Karen Kunc

 

Karen Kunc Powerpoint

Picture This: Illusion & Action in Mokuhanga & Manga

Karen Kunc explores inventive color abstractions of the natural and human fashioned world in her prints and artist books, creating ideas of “strange beauty.” Kunc is a Cather Professor of Art at the University of Nebraska Lincoln where she has taught since 1983. Awards include Fulbright Scholar Awards to Finland and Bangladesh, two National Endowment for the Arts Fellowships and a Nebraska Arts Council Fellowship. Her works have been shown in exhibitions nationally and internationally and are held in numerous private, public and university collections. She has taught workshops around the world, in Egypt, Italy, Finland, Bangladesh, Poland, Japan, France, Mexico, Iceland; and she has lectured as a visiting artist to over 200 institutions across the US.

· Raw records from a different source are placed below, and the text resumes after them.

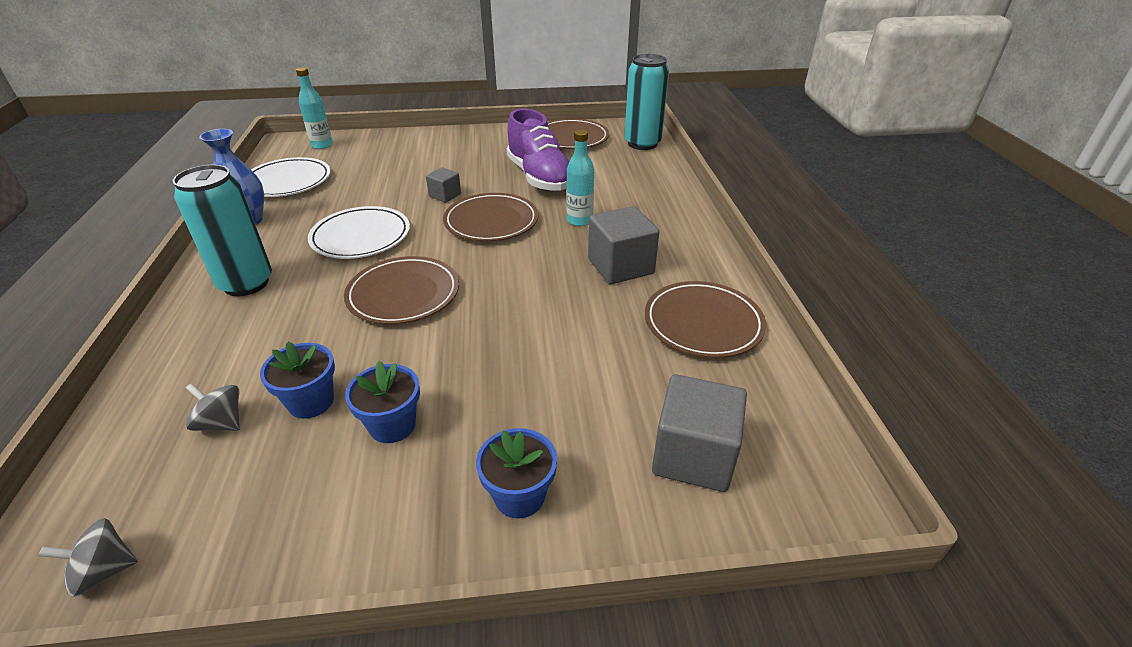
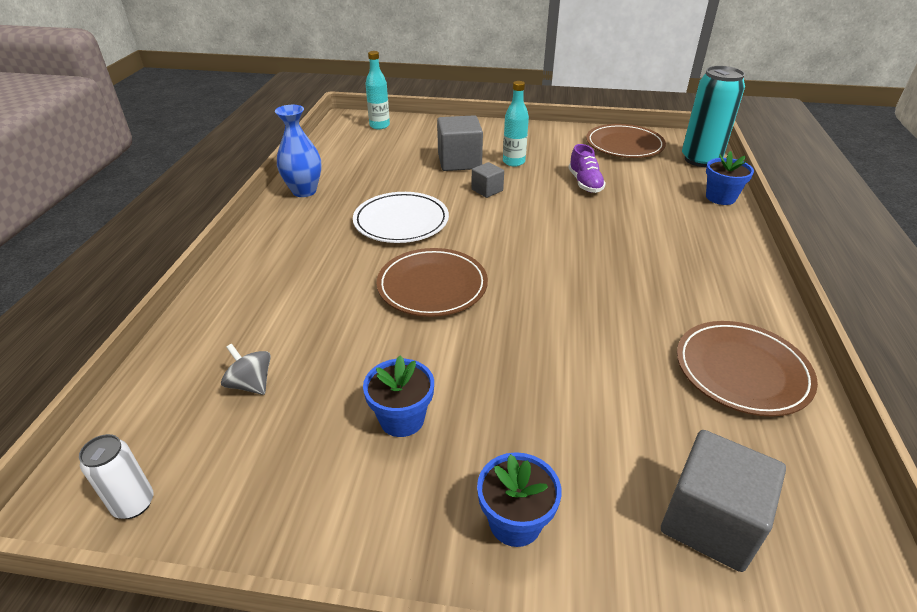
camera: 15 degrees right, 0 degrees up
grey spinning top [38,518,138,597] -> white can [79,434,153,519]
turquoise can [173,165,272,296] -> none
white plate [251,157,331,197] -> none
blue flower pot [260,342,335,419] -> blue flower pot moved to [706,151,754,205]
brown plate [443,193,538,242] -> none
purple shoe [506,108,569,191] -> purple shoe [568,144,606,193], size x0.55
turquoise bottle [566,130,594,226] -> turquoise bottle moved to [503,81,529,167]
grey cube [588,206,659,284] -> grey cube moved to [437,115,483,171]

Karen Kunc will address her lifelong influences of Ukiyo-e prints and adaptations of mokuhanga techniques in her woodcut prints. The mokuhanga printmakers were masters of spatial tension, and similarly, the inherent flatness, combined with gradations, patterns and hard outlines,creates images on paper that set an intimate stage containing striking graphic characters, as fragments of action adventure. The contrast of sensation/sensational, graphic effects/graphic power and cultural message/pop culture imagination are facets of storytelling in Ukiyo-e, manga, and western graphic series.